═════ Document segment
# Balloon Belly Molly-is mine pregnant, or dying?



## puppylove.sn (Feb 15, 2010)

I just bought a white balloon belly molly today at Petsmart and i put it in with my other fish. It was being chased by my other balloon belly molly and it looks fatter than the other molly. It is lying on the bottom of my tank and it looks dead but it is still breathing! How do I tell if it is going to give birth to little mollies or if it is about to die? Reply ASAP! I will try to post pictures tomorrow!


----------



## hXcChic22 (Dec 26, 2009)

Generally, a fish lying on the bottom is not so good. Is she laying on her side or just resting on the bottom?


----------



## puppylove.sn (Feb 15, 2010)

she is lying on her side. i just checked on her and i think she is dead. but she could just like be sleeping because the lights are off. i am about to upload some pics


----------



## emc7 (Jul 23, 2005)

Watch the gills closely. A live fish will have slightly moving gills and/or mouth.


----------



## puppylove.sn (Feb 15, 2010)
══════════
═════ Data extracts
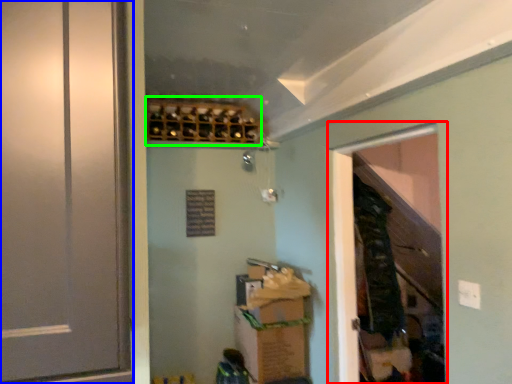
Question: Which object is the closest to the screen door (highlighted by a red box)? Choose among these: door (highlighted by a blue box) or wine rack (highlighted by a green box).

Choices:
 (A) door
 (B) wine rack

Answer: (B)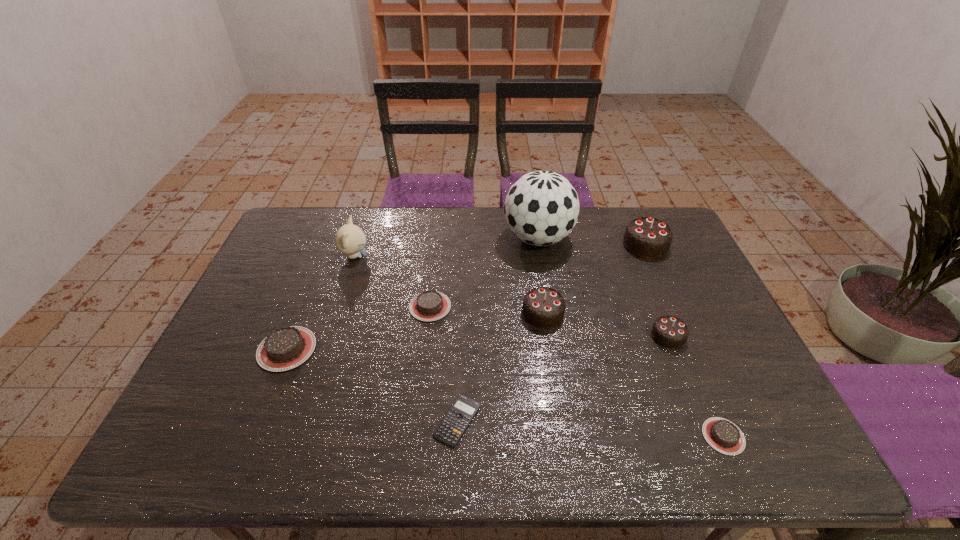
Locate an element on the screen. This screenshot has width=960, height=540. free space between the leftmost brown chocolate cake and the fourth shortest chocolate cake is located at coordinates 477,343.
══════════
### Problem requirements:
Name each distinct username that appears as a post heading in the balloon belly molly thread.

### Your solution:
puppylove.sn, hXcChic22, emc7